* _Excerpt to read_:
__________________________________________________

What Disease Can You Get From Drinking Contaminated Water?
Currently, the majority of the world’s groundwater supply is overused. Furthermore, we have polluted surface water to contend with, especially in under developed areas. These problems give rise to numerous waterborne diseases which, if not treated properly and on-time, can prove to be fatal. One of the proven methods is to invest in a high-quality water purifier. It will help defend you and your family against harmful waterborne diseases.
Even if you never plan to travel to a developing country, this water contamination diseases list can provide you with more helpful information than you might realize. There’s always a chance you could come into contact with these illnesses even in your own home or as close as the swimming hole down the street. Knowing the signs of these water contamination diseases can make a huge difference when it comes to timely treatment.
What Waterborne Diseases Can I Get if I Ingest Contaminated Water?

__________________________________________________

* _Supplied records_:
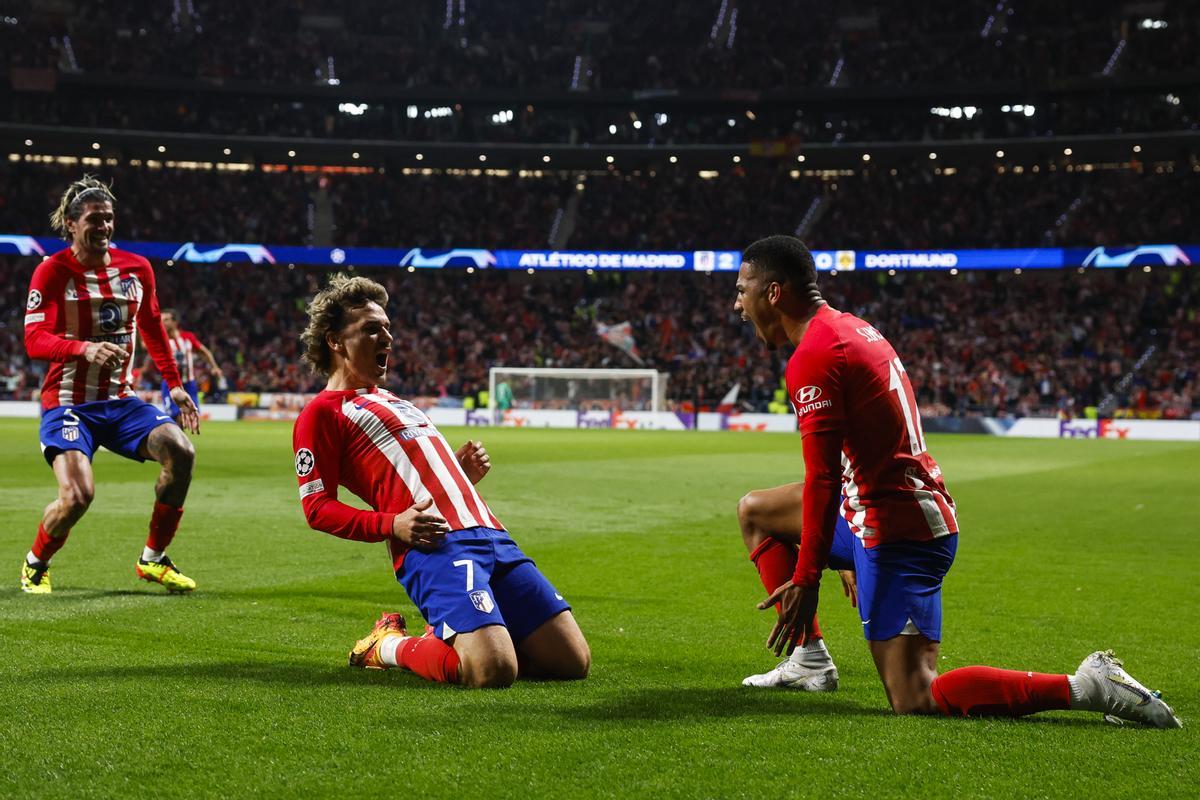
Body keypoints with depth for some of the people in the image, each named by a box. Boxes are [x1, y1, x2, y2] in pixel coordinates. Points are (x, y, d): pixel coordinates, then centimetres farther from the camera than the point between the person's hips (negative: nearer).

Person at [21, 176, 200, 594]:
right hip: (68, 403, -5)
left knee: (180, 452, -19)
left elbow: (152, 329, 21)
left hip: (121, 400, 5)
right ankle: (34, 565, 9)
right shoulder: (52, 271, -9)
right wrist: (85, 348, -37)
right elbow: (34, 339, -20)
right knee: (78, 495, -24)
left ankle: (153, 560, 1)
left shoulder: (137, 267, 6)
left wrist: (175, 385, 17)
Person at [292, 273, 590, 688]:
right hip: (435, 545, -8)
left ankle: (448, 636, 19)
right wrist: (391, 526, -17)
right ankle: (389, 645, 2)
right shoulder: (322, 412, 5)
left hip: (490, 535, 8)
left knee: (573, 662, -1)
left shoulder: (391, 401, 31)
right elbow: (317, 507, -2)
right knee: (493, 672, -27)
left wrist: (461, 470, 15)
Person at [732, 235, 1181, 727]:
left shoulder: (812, 357, -15)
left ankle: (1087, 687, -15)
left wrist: (806, 578, -20)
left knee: (915, 701, -15)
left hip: (895, 532, -10)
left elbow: (823, 479, -21)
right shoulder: (853, 327, 14)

__________________________________________________

* _Exercise instructions_:
(A) Answer these questions about the contaminated-water text:
(i) What does it say about most of the world's groundwater supply?
(ii) What purchase does it name as one of the proven methods?
(iii) Besides your own home, what nearby place does it mention?
(B) Set down the contaminated-water text from "Even if you" to "Ingest Contaminated Water?".

* _Answer list_:
(A)
(i) It is overused.
(ii) A high-quality water purifier.
(iii) The swimming hole down the street.

(B)
Even if you never plan to travel to a developing country, this water contamination diseases list can provide you with more helpful information than you might realize. There’s always a chance you could come into contact with these illnesses even in your own home or as close as the swimming hole down the street. Knowing the signs of these water contamination diseases can make a huge difference when it comes to timely treatment.
What Waterborne Diseases Can I Get if I Ingest Contaminated Water?